Protein sequence features of H1N1 swine influenza A viruses detected on commercial swine farms in Serbia
Published Online: Jun 16, 2023
Page range: 147 - 154
Received: Feb 07, 2023
Accepted: Jun 02, 2023
DOI: https://doi.org/10.2478/jvetres-2023-0034
Keywords
© 2023 J.M. Zorić et al., published by Sciendo
This work is licensed under the Creative Commons Attribution-NonCommercial-NoDerivatives 3.0 License.
Introduction
Swine influenza A viruses (swIAVs) are characterised by high mutation rates and zoonotic and pandemic potential. In order to draw conclusions about virulence in swine and pathogenicity to humans, we examined the existence of molecular markers and accessory proteins, cross-reactivity with vaccine strains, and resistance to antiviral drugs in five strains of H1N1 swIAVs.
Material and Methods
Amino acid (AA) sequences of five previously genetically characterised swIAVs were analysed in MEGA 7.0 software and the Influenza Research Database.
Results
Amino acid analysis revealed three virus strains with 590S/591R polymorphism and T271A substitution within basic polymerase 2 (PB2) AA chains, which cause enhanced virus replication in mammalian cells.
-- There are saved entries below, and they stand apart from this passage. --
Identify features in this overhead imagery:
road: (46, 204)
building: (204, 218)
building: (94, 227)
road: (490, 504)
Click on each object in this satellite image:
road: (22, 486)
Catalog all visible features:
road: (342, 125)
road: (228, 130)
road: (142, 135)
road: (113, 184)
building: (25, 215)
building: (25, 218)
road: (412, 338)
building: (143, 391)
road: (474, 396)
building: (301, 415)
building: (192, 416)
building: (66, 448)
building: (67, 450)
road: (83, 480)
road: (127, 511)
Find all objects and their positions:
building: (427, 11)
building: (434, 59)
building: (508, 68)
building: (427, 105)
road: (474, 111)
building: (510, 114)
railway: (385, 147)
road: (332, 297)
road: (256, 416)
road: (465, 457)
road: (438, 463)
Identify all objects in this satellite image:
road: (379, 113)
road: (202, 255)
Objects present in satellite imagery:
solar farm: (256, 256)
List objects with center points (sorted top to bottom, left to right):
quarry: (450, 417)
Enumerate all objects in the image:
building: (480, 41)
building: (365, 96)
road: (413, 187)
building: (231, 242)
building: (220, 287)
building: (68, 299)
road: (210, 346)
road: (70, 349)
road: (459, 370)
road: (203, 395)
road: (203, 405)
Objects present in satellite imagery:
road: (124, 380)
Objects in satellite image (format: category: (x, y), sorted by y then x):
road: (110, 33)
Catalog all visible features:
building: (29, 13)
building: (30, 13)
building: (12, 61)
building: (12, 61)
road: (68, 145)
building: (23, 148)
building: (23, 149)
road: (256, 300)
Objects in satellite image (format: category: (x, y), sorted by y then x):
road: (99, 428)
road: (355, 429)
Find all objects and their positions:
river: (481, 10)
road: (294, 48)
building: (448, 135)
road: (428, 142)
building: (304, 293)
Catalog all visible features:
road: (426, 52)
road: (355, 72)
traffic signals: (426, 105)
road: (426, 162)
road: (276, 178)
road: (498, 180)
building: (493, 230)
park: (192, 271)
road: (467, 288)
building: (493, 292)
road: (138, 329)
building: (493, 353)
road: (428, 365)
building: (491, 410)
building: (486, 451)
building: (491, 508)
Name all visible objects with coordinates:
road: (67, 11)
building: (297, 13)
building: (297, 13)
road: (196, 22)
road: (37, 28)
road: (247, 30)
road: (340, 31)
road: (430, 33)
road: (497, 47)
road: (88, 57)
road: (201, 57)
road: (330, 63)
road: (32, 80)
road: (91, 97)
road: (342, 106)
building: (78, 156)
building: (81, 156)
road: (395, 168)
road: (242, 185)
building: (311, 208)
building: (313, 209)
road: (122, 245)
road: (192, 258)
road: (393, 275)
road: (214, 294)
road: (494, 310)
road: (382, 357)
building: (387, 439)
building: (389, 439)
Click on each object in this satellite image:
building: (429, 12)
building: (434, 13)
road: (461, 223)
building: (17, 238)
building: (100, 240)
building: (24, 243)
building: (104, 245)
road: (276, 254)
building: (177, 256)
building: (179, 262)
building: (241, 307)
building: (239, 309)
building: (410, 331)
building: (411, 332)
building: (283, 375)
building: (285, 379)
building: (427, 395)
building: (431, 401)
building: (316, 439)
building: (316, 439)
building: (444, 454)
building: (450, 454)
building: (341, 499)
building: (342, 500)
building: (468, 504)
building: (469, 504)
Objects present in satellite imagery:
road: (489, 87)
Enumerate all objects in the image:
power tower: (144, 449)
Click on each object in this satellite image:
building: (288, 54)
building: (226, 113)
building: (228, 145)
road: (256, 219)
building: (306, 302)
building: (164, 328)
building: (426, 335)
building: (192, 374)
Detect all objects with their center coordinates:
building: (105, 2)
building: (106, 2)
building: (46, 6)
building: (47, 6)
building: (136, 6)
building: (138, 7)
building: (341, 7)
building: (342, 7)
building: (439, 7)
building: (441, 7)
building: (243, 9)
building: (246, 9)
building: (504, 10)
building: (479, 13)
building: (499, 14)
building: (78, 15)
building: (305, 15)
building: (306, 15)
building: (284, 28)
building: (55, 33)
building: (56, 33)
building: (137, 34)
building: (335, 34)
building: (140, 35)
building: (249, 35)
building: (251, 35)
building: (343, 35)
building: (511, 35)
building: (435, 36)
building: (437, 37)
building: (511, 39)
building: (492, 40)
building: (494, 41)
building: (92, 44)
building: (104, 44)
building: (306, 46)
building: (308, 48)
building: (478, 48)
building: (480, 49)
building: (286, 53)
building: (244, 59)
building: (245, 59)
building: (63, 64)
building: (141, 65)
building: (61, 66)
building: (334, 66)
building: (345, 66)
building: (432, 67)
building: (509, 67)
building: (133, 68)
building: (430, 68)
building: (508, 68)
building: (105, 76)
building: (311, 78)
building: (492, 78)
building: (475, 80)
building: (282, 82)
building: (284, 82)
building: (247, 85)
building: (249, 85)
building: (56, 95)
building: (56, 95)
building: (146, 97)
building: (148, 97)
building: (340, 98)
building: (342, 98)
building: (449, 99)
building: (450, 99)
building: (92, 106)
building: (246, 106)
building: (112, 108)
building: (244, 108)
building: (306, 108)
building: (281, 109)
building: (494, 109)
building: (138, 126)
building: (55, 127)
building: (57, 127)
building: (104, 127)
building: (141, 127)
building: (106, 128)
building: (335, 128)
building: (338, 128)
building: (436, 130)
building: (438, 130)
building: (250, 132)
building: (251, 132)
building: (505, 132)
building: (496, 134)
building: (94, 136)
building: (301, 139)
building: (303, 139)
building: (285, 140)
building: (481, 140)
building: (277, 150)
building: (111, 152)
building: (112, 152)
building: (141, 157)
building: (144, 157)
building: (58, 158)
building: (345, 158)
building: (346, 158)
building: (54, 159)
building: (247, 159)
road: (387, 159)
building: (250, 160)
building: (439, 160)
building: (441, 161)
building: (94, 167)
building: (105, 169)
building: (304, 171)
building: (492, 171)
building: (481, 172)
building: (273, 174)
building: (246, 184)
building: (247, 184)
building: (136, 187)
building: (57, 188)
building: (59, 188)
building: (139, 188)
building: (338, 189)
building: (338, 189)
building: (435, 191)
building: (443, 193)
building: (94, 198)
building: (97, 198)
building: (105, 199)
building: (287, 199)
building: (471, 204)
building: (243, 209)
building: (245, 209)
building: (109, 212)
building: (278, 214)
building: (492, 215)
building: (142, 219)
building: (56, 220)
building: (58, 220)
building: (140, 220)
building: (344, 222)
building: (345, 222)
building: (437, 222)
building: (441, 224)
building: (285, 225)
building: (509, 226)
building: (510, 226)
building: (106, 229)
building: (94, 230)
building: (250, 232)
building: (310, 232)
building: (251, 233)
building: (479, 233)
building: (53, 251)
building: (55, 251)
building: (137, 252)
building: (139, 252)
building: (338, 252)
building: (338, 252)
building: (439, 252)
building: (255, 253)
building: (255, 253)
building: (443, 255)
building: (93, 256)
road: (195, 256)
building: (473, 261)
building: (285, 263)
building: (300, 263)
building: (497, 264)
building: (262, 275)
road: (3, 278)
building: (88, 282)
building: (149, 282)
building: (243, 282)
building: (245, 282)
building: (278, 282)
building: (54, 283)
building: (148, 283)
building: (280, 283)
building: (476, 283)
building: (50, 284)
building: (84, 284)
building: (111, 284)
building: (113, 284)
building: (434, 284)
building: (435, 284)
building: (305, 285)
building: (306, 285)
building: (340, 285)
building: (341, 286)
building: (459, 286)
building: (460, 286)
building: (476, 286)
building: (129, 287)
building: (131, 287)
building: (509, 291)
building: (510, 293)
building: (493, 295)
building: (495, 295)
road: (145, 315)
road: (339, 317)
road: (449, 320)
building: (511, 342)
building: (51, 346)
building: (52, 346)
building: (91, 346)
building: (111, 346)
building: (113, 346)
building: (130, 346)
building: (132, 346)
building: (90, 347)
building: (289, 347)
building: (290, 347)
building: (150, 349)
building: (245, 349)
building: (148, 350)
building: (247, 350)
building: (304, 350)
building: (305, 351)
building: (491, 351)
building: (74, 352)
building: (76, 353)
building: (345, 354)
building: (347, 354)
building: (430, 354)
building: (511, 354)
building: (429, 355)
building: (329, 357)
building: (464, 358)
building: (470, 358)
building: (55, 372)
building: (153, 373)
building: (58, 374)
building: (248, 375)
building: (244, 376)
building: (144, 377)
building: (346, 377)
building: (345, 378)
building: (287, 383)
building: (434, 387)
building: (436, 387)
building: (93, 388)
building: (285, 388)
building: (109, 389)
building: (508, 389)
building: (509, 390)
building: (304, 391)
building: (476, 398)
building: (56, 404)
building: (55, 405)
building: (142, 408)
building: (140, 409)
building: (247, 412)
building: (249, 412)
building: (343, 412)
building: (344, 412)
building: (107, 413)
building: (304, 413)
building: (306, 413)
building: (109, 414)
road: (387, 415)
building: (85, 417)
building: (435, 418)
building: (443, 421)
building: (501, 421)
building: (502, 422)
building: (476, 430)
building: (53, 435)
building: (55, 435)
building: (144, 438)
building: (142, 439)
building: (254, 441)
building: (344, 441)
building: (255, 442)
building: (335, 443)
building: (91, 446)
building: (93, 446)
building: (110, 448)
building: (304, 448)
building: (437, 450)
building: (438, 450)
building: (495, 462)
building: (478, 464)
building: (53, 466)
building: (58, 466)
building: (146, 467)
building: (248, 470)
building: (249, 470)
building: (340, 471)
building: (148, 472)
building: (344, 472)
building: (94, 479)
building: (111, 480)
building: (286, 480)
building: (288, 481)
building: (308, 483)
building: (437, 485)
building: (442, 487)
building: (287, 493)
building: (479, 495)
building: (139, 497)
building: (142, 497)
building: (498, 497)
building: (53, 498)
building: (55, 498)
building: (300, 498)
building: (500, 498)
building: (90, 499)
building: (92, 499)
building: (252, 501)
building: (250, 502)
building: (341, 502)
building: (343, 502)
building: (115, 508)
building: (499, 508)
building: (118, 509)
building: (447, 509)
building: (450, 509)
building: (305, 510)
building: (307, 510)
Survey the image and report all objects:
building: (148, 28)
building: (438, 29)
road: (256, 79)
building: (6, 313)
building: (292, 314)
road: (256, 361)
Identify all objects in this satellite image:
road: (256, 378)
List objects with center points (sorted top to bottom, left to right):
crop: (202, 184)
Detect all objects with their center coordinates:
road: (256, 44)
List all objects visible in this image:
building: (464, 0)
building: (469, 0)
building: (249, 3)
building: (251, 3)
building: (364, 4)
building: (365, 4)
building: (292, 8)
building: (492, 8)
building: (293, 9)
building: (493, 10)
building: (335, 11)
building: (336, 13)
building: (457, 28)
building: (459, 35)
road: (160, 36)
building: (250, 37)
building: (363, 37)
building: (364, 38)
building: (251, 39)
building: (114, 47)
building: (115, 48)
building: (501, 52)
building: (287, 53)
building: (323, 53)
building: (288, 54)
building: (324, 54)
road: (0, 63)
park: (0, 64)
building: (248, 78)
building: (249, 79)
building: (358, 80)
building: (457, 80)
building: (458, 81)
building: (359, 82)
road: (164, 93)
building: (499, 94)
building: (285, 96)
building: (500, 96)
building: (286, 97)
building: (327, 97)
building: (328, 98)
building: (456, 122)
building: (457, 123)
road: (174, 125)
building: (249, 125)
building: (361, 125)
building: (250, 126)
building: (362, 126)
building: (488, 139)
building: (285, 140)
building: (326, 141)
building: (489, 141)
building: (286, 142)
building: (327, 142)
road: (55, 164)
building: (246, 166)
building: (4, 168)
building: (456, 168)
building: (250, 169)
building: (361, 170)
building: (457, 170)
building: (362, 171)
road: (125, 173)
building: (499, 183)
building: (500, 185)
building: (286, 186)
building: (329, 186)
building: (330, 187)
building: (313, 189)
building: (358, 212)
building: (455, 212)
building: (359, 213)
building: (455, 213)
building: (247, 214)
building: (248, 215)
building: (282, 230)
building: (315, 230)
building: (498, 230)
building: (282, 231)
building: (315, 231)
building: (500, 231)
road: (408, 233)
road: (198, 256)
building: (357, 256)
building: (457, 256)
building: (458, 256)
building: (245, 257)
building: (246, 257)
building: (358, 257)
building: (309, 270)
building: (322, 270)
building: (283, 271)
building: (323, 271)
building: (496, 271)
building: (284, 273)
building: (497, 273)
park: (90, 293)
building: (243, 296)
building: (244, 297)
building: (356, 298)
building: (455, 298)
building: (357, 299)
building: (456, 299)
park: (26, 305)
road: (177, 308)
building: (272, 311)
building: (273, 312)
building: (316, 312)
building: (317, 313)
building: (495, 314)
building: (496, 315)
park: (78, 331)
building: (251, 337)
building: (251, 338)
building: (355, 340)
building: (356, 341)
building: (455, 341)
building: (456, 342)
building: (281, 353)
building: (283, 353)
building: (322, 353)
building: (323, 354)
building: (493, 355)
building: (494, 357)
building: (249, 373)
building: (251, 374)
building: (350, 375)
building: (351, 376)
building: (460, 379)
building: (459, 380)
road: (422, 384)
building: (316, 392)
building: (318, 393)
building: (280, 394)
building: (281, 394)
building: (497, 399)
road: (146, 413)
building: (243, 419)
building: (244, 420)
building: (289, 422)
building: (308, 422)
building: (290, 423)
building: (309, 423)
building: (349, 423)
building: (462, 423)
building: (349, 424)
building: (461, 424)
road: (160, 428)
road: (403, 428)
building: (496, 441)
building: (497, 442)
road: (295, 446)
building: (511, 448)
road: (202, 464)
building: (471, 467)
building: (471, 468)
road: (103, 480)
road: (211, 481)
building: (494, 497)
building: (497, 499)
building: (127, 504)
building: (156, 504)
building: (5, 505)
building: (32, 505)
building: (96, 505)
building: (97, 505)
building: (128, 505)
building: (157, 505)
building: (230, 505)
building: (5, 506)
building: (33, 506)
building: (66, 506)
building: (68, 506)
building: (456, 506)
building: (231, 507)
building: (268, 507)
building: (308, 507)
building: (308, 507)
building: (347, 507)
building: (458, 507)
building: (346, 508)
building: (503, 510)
The other two strains possessed D701N and R251K substitutions within PB2 and synthesised PB1-F2 protein, which are the factors of increased polymerase activity and virulence in swine. All strains synthesised PB1-N40, PA-N155, PA-N182, and PA-X proteins responsible for enhanced replication in mammalian cells and downregulation of the immune response of the host. Mutations detected within haemagglutinin antigenic sites imply the antigenic drift of the five analysed viruses in relation to the vaccine strains. All viruses show susceptibility to neuraminidase inhibitors and baloxavir marboxil, which is important in situations of incidental human infections.
Conclusion
The detection of virulence markers and accessory proteins in the analysed viruses suggests their higher propensity for replication in mammalian cells, increased virulence, and potential for transmission to humans, and implies compromised efficacy of influenza vaccines.